*** Source material ***
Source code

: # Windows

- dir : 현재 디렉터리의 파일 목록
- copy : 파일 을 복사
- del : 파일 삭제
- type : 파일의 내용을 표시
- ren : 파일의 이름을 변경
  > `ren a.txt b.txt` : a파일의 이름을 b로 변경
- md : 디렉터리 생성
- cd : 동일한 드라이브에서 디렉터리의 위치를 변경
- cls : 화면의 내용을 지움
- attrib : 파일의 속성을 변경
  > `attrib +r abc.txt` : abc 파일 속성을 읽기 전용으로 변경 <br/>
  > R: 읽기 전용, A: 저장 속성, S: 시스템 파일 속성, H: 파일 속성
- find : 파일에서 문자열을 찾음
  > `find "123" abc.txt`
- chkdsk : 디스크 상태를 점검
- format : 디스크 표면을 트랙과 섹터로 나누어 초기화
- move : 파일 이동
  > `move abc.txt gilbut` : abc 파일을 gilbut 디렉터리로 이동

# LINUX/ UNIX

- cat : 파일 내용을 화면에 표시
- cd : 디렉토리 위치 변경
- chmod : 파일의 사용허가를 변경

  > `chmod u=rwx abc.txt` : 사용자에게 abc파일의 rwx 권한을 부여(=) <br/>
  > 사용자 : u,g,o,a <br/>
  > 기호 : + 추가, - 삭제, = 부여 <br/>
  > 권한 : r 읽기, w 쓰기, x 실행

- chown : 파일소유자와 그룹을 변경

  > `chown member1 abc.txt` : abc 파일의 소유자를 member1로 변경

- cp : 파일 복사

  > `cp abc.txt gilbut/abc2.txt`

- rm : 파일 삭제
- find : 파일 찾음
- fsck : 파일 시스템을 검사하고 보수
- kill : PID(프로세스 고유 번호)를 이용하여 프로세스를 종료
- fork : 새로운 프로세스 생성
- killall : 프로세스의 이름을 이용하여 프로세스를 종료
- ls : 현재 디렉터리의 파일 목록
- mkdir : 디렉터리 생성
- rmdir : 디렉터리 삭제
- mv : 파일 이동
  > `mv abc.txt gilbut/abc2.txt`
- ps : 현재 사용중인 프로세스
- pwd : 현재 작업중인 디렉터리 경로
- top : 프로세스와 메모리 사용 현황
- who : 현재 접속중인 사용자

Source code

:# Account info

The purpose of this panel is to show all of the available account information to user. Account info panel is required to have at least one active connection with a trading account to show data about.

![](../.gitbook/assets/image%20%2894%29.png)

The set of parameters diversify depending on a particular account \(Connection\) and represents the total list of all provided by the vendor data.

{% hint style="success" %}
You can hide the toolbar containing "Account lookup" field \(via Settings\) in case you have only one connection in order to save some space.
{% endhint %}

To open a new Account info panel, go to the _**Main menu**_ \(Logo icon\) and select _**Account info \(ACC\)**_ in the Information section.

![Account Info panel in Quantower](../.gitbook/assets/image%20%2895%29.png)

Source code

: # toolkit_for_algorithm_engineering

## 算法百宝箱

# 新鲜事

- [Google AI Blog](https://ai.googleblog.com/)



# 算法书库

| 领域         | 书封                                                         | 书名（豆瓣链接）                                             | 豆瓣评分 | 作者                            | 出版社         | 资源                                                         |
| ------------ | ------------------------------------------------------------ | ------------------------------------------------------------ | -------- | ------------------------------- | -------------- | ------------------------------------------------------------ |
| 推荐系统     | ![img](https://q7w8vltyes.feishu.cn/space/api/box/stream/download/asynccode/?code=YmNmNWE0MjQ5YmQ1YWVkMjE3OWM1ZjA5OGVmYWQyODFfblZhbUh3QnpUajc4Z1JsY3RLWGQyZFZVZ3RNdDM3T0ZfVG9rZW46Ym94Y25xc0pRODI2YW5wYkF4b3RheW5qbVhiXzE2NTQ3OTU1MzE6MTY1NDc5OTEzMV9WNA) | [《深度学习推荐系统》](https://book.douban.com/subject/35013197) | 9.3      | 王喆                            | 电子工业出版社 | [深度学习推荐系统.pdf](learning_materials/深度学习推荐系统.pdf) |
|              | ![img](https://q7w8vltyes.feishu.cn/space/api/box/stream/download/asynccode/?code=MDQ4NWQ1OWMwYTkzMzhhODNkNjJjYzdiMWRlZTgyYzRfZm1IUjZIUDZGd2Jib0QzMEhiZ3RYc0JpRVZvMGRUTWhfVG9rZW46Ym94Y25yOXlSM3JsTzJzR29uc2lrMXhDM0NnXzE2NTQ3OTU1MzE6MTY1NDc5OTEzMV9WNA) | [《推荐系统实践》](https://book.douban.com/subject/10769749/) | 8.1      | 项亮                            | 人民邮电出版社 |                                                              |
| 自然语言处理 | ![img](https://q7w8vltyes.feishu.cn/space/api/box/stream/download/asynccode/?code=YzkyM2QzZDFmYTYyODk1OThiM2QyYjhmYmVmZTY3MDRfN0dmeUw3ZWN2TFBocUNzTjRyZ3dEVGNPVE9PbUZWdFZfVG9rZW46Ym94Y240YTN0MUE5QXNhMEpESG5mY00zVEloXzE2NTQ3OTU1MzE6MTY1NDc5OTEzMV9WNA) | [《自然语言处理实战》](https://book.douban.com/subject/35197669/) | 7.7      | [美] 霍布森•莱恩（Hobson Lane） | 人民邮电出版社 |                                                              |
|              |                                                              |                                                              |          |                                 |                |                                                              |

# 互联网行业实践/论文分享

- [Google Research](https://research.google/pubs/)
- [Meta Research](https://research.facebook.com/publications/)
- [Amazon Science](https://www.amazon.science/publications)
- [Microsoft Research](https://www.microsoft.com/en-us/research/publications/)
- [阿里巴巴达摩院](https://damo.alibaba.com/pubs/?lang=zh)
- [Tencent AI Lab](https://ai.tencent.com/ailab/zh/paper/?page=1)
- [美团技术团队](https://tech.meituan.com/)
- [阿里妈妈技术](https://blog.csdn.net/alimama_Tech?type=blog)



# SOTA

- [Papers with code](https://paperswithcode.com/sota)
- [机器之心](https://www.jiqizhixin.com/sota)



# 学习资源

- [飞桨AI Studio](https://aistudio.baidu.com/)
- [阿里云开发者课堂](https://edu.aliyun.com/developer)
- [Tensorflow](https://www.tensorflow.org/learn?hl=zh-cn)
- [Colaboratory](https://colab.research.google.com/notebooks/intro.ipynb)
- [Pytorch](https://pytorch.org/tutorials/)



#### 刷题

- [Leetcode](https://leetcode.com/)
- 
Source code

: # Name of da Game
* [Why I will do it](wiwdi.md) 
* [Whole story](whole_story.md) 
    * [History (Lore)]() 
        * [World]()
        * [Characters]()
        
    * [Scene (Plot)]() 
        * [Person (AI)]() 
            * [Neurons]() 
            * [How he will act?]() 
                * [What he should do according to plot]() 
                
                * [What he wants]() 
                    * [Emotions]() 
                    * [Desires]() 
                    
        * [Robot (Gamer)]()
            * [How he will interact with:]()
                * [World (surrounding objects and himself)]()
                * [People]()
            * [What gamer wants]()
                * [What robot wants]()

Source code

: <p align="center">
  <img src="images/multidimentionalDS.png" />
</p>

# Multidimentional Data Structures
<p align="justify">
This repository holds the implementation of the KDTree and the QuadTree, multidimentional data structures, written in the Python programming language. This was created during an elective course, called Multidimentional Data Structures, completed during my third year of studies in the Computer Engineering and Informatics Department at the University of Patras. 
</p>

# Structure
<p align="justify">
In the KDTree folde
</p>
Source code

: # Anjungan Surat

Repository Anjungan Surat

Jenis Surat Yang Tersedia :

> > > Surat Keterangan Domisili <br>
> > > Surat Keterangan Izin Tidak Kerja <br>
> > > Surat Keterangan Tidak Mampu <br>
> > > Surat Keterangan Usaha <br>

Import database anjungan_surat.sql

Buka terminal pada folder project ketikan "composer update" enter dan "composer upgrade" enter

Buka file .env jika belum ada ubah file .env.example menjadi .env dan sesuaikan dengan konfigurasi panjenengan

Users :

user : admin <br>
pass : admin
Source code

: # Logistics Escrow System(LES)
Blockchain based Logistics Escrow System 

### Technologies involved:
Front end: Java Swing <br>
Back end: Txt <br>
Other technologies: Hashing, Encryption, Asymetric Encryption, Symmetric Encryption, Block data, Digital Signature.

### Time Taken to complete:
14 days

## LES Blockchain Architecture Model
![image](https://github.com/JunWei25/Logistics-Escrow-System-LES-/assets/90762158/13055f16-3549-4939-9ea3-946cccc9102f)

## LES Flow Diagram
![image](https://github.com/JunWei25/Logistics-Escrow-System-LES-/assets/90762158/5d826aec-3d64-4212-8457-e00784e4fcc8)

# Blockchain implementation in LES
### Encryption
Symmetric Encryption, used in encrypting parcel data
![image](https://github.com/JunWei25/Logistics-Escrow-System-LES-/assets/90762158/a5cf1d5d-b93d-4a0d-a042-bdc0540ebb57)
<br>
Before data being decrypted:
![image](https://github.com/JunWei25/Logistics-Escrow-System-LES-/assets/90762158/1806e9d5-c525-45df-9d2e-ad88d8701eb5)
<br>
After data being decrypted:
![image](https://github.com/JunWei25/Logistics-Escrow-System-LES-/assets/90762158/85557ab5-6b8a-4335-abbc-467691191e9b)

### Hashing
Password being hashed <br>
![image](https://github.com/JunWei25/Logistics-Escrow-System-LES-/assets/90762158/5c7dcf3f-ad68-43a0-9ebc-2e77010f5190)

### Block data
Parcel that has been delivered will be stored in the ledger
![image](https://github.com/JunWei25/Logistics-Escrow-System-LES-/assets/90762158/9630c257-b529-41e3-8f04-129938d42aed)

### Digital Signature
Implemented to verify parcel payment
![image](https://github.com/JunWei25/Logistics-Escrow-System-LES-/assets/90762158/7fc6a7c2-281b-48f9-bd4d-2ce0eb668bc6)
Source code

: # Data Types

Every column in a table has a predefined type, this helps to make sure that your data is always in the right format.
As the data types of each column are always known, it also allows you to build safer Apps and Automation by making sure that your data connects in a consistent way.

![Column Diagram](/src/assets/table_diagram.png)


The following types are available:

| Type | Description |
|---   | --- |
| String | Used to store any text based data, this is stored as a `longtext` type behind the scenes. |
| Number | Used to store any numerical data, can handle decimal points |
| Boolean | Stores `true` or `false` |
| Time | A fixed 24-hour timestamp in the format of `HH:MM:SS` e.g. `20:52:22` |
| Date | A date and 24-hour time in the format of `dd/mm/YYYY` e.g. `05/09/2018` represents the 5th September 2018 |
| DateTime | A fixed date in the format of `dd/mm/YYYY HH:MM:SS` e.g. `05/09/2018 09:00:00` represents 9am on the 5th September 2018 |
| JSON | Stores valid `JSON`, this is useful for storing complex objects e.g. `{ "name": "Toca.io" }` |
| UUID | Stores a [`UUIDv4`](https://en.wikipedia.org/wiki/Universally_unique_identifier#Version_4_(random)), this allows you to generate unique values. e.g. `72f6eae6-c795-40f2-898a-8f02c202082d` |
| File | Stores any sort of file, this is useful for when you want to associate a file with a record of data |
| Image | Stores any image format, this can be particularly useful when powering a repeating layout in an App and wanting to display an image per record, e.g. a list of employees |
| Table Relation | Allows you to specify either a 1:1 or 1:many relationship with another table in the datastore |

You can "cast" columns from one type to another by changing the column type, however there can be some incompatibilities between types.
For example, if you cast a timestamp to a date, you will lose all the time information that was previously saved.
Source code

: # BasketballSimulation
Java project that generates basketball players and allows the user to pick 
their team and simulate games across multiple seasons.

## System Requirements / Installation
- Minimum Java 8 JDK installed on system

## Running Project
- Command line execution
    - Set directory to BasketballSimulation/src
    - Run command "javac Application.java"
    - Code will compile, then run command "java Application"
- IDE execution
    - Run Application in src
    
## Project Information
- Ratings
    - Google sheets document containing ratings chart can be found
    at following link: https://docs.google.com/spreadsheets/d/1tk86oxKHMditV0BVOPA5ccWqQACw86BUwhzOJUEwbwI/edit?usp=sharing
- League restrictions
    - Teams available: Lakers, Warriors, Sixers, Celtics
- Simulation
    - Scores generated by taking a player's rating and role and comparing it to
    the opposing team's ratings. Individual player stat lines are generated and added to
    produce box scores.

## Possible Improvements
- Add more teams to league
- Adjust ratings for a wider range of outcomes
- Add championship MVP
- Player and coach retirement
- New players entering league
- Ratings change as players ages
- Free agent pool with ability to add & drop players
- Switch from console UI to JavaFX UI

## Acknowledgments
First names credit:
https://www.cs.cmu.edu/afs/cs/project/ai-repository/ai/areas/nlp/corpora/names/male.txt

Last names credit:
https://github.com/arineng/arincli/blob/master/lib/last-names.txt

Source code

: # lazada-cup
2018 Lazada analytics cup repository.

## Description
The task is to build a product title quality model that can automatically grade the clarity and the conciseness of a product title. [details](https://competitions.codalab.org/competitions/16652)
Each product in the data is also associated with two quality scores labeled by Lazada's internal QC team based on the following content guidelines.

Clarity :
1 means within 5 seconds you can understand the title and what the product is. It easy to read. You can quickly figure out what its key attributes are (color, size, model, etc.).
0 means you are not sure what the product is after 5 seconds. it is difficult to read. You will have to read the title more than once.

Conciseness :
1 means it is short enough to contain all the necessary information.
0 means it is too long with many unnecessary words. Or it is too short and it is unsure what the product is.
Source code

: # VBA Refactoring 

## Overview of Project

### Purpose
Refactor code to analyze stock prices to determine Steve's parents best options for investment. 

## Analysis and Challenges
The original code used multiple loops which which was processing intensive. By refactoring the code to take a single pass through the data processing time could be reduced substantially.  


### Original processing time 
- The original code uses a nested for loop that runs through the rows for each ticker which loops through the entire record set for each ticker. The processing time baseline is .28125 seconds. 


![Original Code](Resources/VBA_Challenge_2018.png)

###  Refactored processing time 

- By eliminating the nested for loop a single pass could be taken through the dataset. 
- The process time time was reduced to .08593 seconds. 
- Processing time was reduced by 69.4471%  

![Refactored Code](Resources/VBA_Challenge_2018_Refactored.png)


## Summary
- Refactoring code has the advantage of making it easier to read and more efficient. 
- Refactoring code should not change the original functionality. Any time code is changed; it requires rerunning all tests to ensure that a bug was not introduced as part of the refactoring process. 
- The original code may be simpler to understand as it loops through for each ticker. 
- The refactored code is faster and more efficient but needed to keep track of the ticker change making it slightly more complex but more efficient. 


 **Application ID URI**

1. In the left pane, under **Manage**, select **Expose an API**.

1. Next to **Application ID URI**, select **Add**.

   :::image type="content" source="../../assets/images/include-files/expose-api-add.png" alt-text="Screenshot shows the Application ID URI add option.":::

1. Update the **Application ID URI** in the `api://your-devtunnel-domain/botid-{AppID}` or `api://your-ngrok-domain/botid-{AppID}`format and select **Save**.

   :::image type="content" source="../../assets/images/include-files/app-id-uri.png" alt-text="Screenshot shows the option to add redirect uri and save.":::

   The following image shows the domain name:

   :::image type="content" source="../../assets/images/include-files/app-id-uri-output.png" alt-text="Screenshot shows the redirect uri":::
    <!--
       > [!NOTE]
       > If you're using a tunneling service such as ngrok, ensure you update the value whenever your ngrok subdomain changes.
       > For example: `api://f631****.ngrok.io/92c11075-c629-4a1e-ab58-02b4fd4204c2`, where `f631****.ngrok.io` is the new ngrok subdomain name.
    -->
***
● **Description of the task**
Copy every line above in which the string "example" shows up.

● **Your solution**
Buka file .env jika belum ada ubah file .env.example menjadi .env dan sesuaikan dengan konfigurasi panjenengan
For example, if you cast a timestamp to a date, you will lose all the time information that was previously saved.
       > For example: `api://f631****.ngrok.io/92c11075-c629-4a1e-ab58-02b4fd4204c2`, where `f631****.ngrok.io` is the new ngrok subdomain name.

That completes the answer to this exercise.